Masih banyak cerita tentang Sumarwoto yang disimpan Indrihadi. Kebanggaan tiada terkira atas prestasi sang ayah semasa hidup. Begitupun kasih sayangnya yang akan selalu abadi dalam hati Indrihadi.
Meski tak mengikuti jejak sang ayah, antusiasme Indrihadi terhadap dunia penerbangan sama besar dengan Sumarwoto. Lewat tulisan-tulisan dunia dirgantara yang diterbitkan di internet, Indrihadi mencoba mengaktualisasikan diri. Sosok Sumarwoto telah banyak memberinya inspirasi dan motivasi.

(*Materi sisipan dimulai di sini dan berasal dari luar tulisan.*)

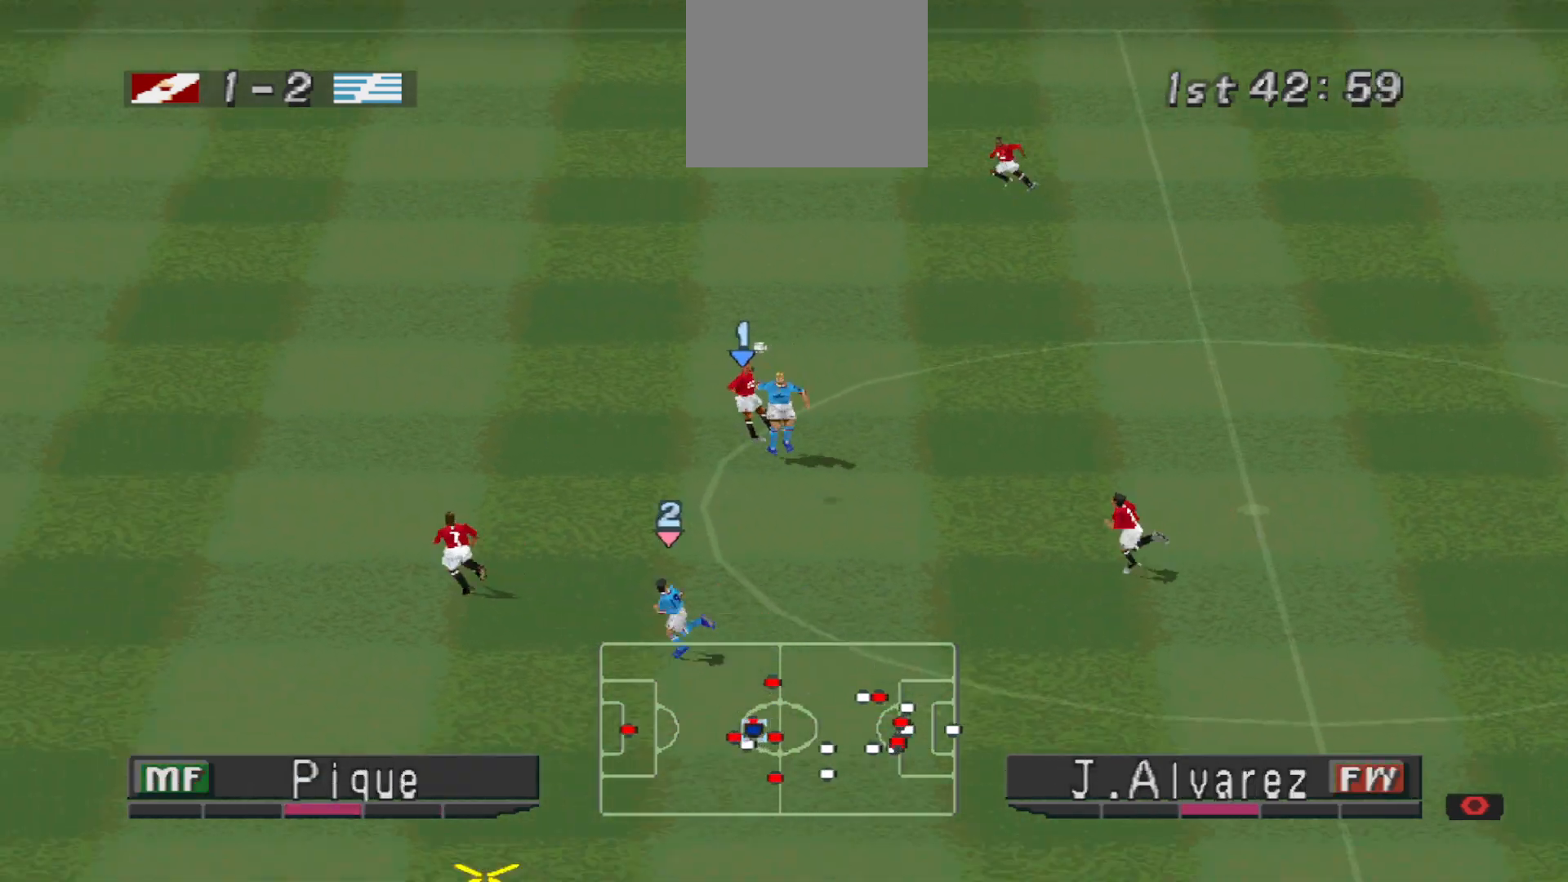
{"buttons": ["R1"], "events": [[33, "CROSS", "up"], [33, "DPAD_RIGHT", "up"], [400, "R1", "down"]]}
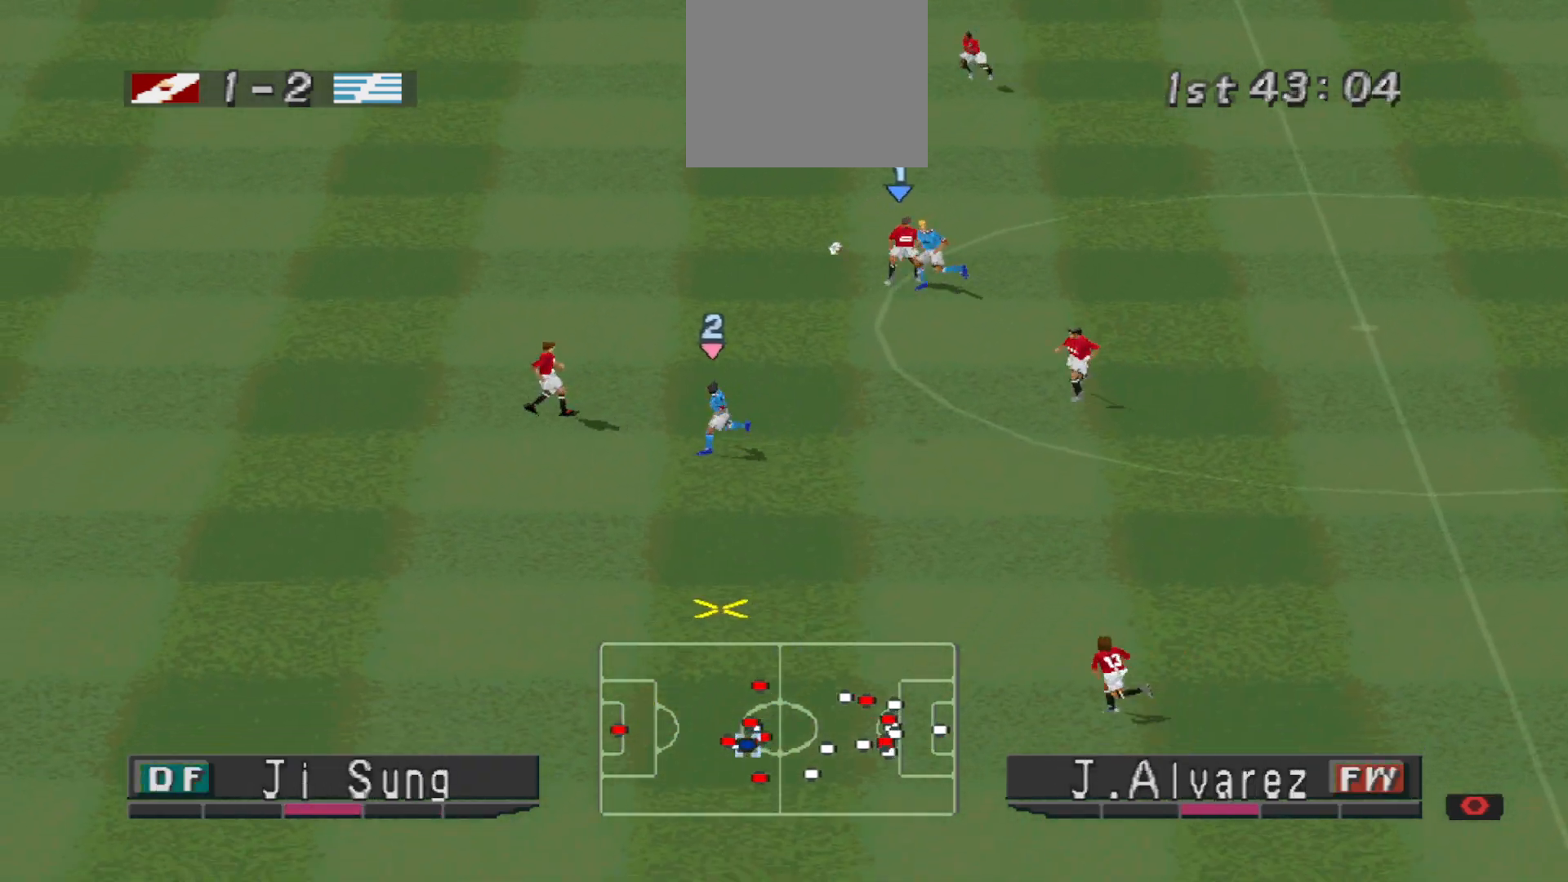
{"buttons": ["DPAD_DOWN", "DPAD_LEFT"], "events": [[33, "DPAD_LEFT", "down"], [167, "DPAD_LEFT", "up"], [200, "DPAD_RIGHT", "down"], [200, "L1", "down"], [267, "R1", "up"], [333, "DPAD_DOWN", "down"], [333, "DPAD_RIGHT", "up"], [333, "L1", "up"], [367, "DPAD_LEFT", "down"]]}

"Dimulai sejak kecil munculnya rasa bangga menjadi anak seorang pilot, mencoba menulis sedikit-sedikit dalam tulisan sederhana namun tidak di-publish sampai akhirnya kisah N250 muncul. Bakat yang masih perlu banyak diasah dan waktu luang yang cukup," pungkas Indrihadi menutup cerita tentang salah seorang pahlawan uji terbang N250 Gatot Kaca, ayahnya.